Last year Google announced its plans to make texting on Android a richer experience. This would be accomplished through Rich Communication Services (RCS) but it needed one key ingredient – the buy-in of network operators.

Now despite not having that buy-in Google will move ahead with rolling out RCS in the US. The feature has been live in the UK, France and Mexico since earlier this year.

The trouble is that users won’t get the functionality in their native messaging app unless that app happens to be Google Messages. This shouldn’t be a problem for most Android users (RCS does not work on iOS) but Samsung owners, for example, will have to download the app from the Google Play Store.

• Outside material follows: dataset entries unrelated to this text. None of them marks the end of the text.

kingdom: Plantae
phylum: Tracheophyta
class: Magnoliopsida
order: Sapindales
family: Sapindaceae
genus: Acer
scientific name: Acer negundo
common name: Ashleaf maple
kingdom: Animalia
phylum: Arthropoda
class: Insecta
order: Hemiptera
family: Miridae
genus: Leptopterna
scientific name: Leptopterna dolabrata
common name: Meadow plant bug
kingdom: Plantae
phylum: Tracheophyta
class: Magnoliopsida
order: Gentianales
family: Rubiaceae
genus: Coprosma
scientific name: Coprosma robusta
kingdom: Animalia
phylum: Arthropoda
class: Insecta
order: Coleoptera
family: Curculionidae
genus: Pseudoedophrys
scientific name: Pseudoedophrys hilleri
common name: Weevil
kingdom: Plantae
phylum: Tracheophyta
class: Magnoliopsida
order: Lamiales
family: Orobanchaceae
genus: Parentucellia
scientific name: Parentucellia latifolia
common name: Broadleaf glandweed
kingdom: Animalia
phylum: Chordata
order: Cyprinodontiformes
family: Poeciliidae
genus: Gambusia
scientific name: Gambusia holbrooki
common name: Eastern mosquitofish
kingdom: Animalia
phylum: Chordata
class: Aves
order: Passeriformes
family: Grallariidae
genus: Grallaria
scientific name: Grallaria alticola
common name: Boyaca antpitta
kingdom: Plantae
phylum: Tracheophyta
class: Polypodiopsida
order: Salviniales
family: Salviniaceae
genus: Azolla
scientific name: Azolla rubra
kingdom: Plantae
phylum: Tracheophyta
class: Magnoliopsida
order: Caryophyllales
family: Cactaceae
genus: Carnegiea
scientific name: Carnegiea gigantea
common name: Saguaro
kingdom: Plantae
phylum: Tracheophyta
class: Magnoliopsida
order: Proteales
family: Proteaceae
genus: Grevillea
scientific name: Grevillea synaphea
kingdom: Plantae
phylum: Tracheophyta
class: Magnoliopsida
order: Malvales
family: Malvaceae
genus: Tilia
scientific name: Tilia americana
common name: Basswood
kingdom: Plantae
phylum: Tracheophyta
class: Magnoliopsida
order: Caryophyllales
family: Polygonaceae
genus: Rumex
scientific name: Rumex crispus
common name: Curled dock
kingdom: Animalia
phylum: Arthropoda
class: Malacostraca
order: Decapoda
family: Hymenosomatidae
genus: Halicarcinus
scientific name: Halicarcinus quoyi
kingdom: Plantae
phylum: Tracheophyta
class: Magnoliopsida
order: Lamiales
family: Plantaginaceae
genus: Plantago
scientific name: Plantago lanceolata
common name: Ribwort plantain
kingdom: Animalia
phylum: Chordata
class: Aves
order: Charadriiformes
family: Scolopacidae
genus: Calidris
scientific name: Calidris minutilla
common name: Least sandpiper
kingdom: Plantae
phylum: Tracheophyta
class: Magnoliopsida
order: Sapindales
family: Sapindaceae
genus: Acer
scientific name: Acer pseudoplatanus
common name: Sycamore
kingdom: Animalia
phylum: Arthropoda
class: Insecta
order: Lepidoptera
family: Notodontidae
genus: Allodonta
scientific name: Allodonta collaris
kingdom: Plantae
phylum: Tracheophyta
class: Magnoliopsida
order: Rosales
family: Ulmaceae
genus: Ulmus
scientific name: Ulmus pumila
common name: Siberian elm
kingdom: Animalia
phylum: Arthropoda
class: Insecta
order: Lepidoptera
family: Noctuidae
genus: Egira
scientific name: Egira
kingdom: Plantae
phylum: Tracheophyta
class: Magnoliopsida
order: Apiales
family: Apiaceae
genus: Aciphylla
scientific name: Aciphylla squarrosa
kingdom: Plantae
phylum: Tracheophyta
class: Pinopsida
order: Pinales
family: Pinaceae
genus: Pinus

RCS brings the functionality we’ve grown to expect from instant messaging services to Google Messages. With RCS enabled users would see things such as typing indicators, whether the person was online, location sharing, group messages, better support for multimedia and more.

As Android users here at Hypertext we’re glad to see the rollout of RCS however gradual it may be. It does also sting slightly to know that Google hasn’t been able to encourage network operators to jump on board.

We say this because it means that moving forward we may see Google insisting manufacturers make use of Google Messages as the default Android messaging app.

The core reason for this would be cohesion. As it stands every messaging app for Android is different because many manufacturers opt to use their own solution.

RCS hoped to fix this by standardising the features available on text messages at a network operator level. That would mean you wouldn’t have to use Google Messages.

Unfortunately for Google, network operators have been slow to implement RCS or simply unwilling to let Google into their house.

The latter is more likely as The Verge reports US network operators have created their own version of RCS called Cross Carrier Messaging Initiative (CCMI) which boasts many of the features Google was talking up.

Google says it will interoperate with CCMI.

The question locally now becomes – will RCS land here? The answer is more than likely it will but whether it will be Google’s solution at an operator level, Google’s solution at an Android level or an independent network solution such as that in the US remains to be seen.

Honestly we hoped RCS would simplify texting on Android but it just increasingly feels more complex than it’s worth.